What you have to do
Return all of the data below verbatim and exclude every picture.

#### Data segment

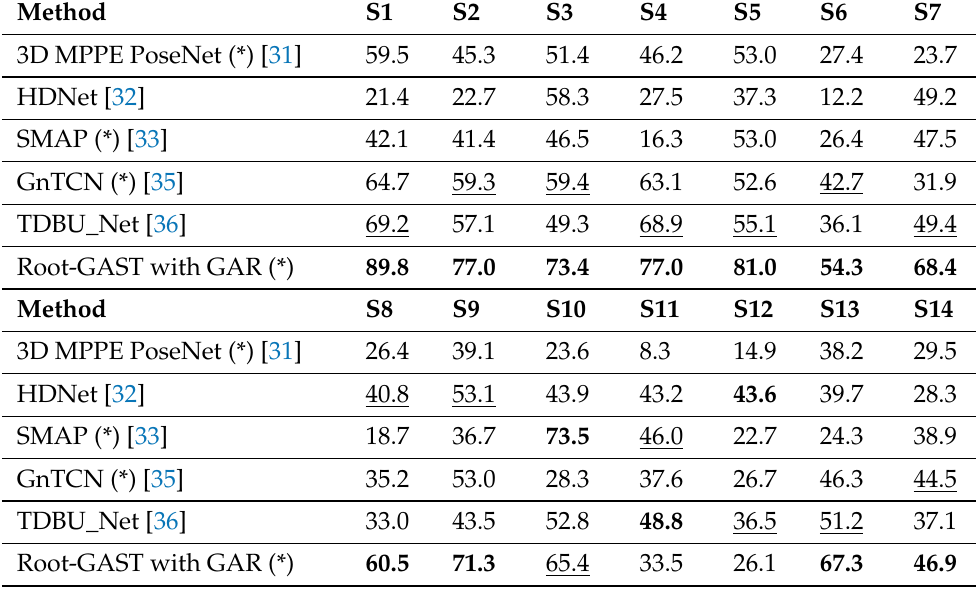
Table 2. Sequence-wise 3D-PCK abs comparison with the state-of-the-art on the MuPoTS-3D dataset. (*) The accuracies of methods are measured on matched ground truths. The best is in bold, the second best is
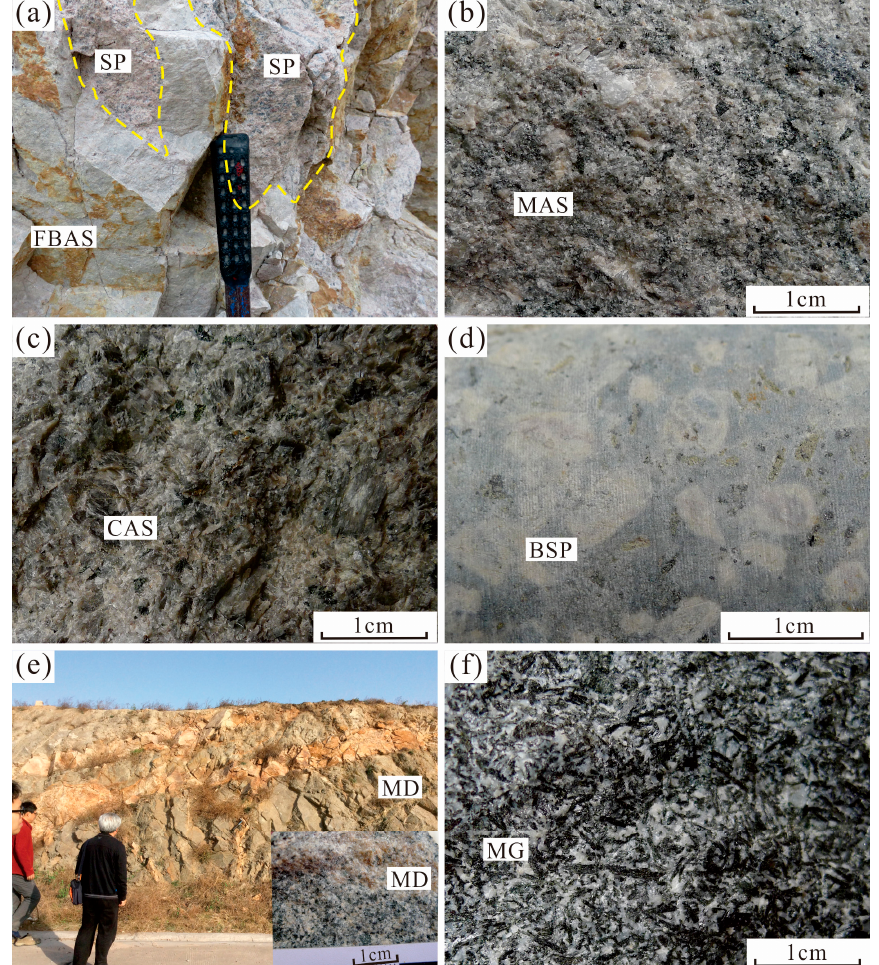
Figure 3. Characteristics of field and hand specimens of the Hongshan complex. ( a ) The fine-grained biotite aegirine syenite (FBAS) and syenite pegmatite (SP), showing that the fine-grained biotite aegirine syenite (FBAS) is emplaced by the syenite pegmatite (SP); ( b ) The medium-grained aegirine gabbro syenite (MAS); ( c ) The coarse-grained aegirine gabbro syenite (CAS); ( d ) The biotite syenite porphyry (BSP); ( e ) The vein fine-grained biotite hornblende monzo-diorite (MD) that intruded in syenite; ( f ) The fine-grained hornblende monzo-gabbro (GD). (4) Syenite pegmatite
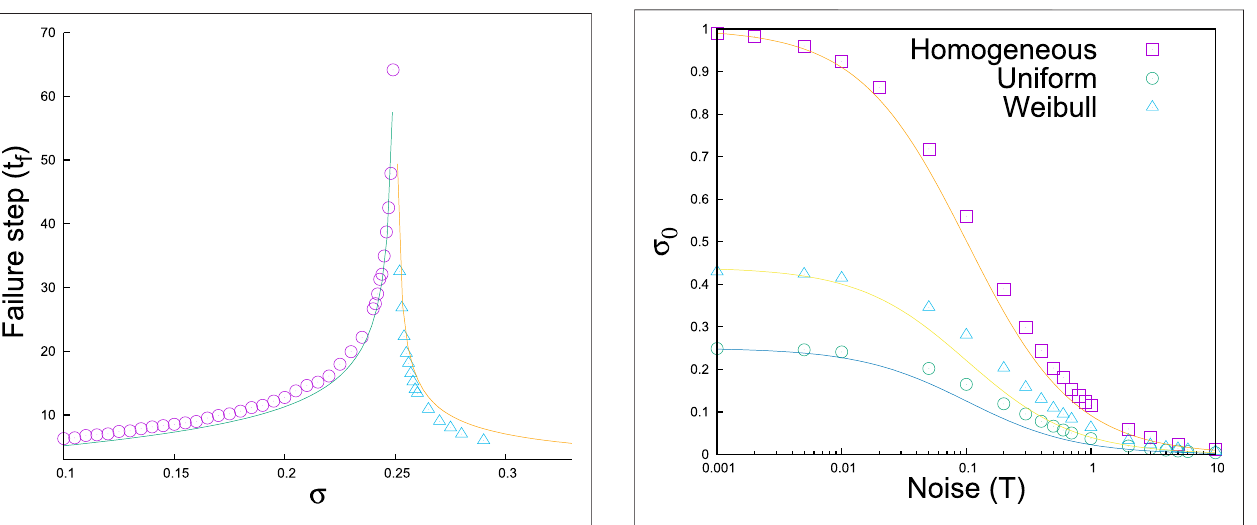
FIGURE 5 | Postcritical and precritical relaxation: Numerical data are for a bundle with N (cid:1) 10 6 fi bers having uniform threshold distribution and averages are taken over 10 5 samples. Lines are showing theoretical estimates.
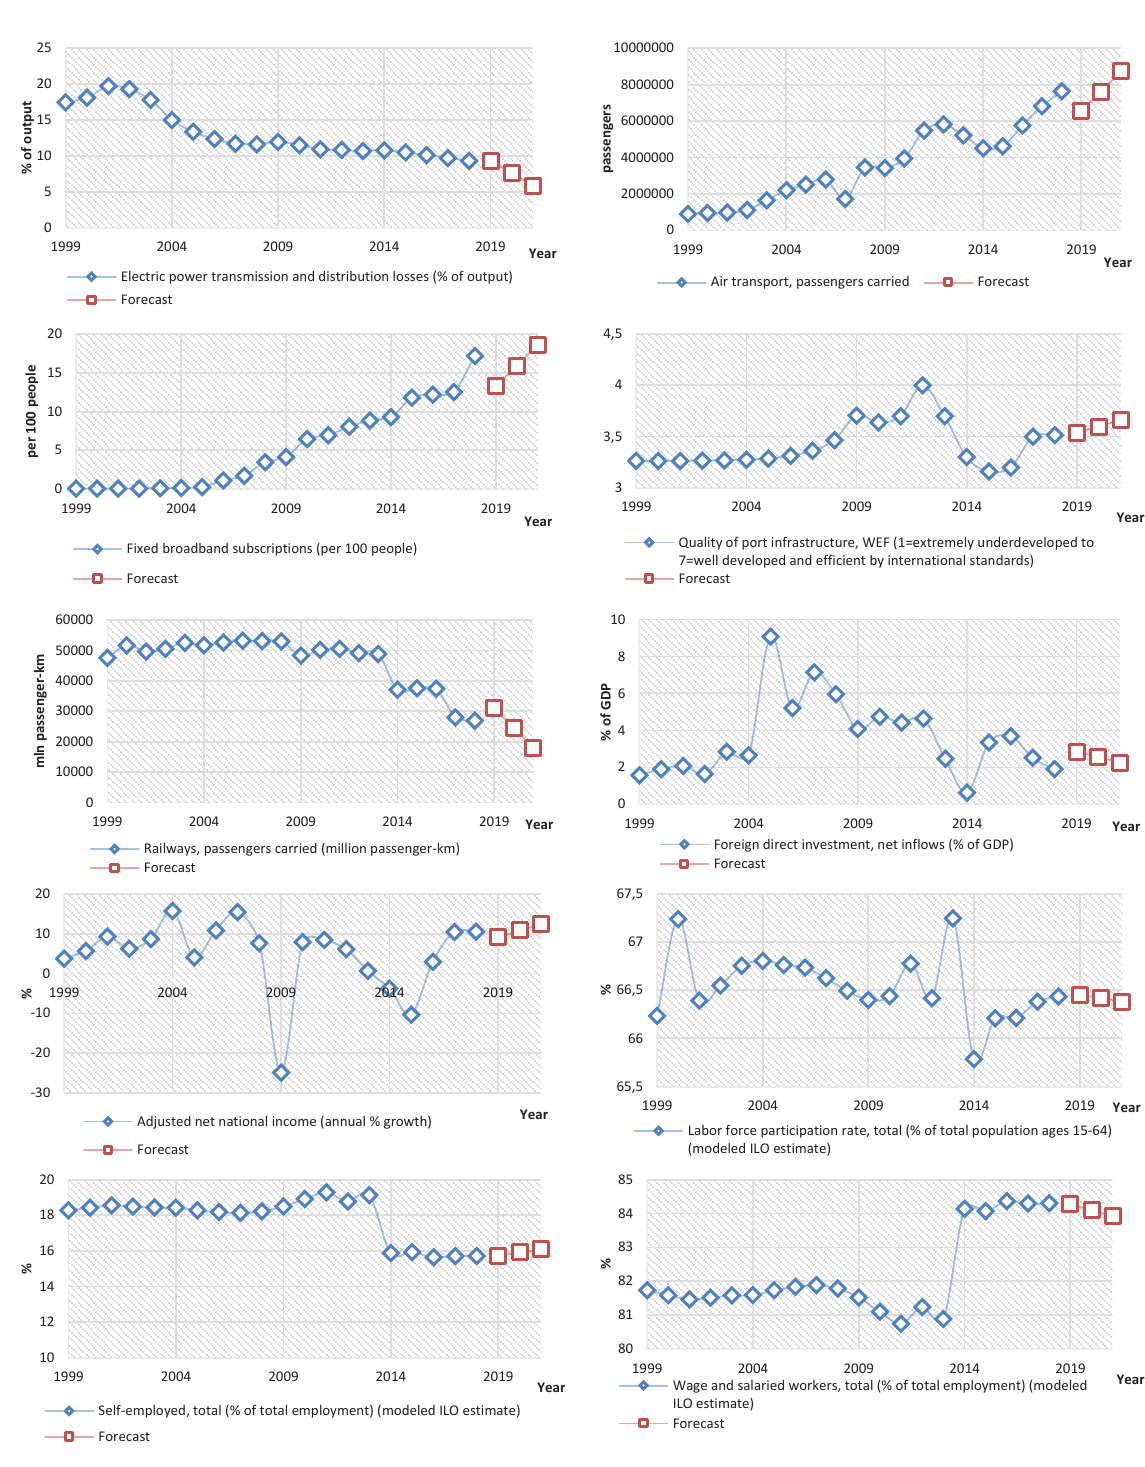
Figure B1. Graphical interpretation of retrospective and forecasted values of time series in terms of socio-economic conditions and infrastructure for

########

Solved problem
Table 2. Sequence-wise 3D-PCK abs comparison with the state-of-the-art on the MuPoTS-3D dataset. (*) The accuracies of methods are measured on matched ground truths. The best is in bold, the second best is
Figure 3. Characteristics of field and hand specimens of the Hongshan complex. ( a ) The fine-grained biotite aegirine syenite (FBAS) and syenite pegmatite (SP), showing that the fine-grained biotite aegirine syenite (FBAS) is emplaced by the syenite pegmatite (SP); ( b ) The medium-grained aegirine gabbro syenite (MAS); ( c ) The coarse-grained aegirine gabbro syenite (CAS); ( d ) The biotite syenite porphyry (BSP); ( e ) The vein fine-grained biotite hornblende monzo-diorite (MD) that intruded in syenite; ( f ) The fine-grained hornblende monzo-gabbro (GD). (4) Syenite pegmatite
FIGURE 5 | Postcritical and precritical relaxation: Numerical data are for a bundle with N (cid:1) 10 6 fi bers having uniform threshold distribution and averages are taken over 10 5 samples. Lines are showing theoretical estimates.
Figure B1. Graphical interpretation of retrospective and forecasted values of time series in terms of socio-economic conditions and infrastructure for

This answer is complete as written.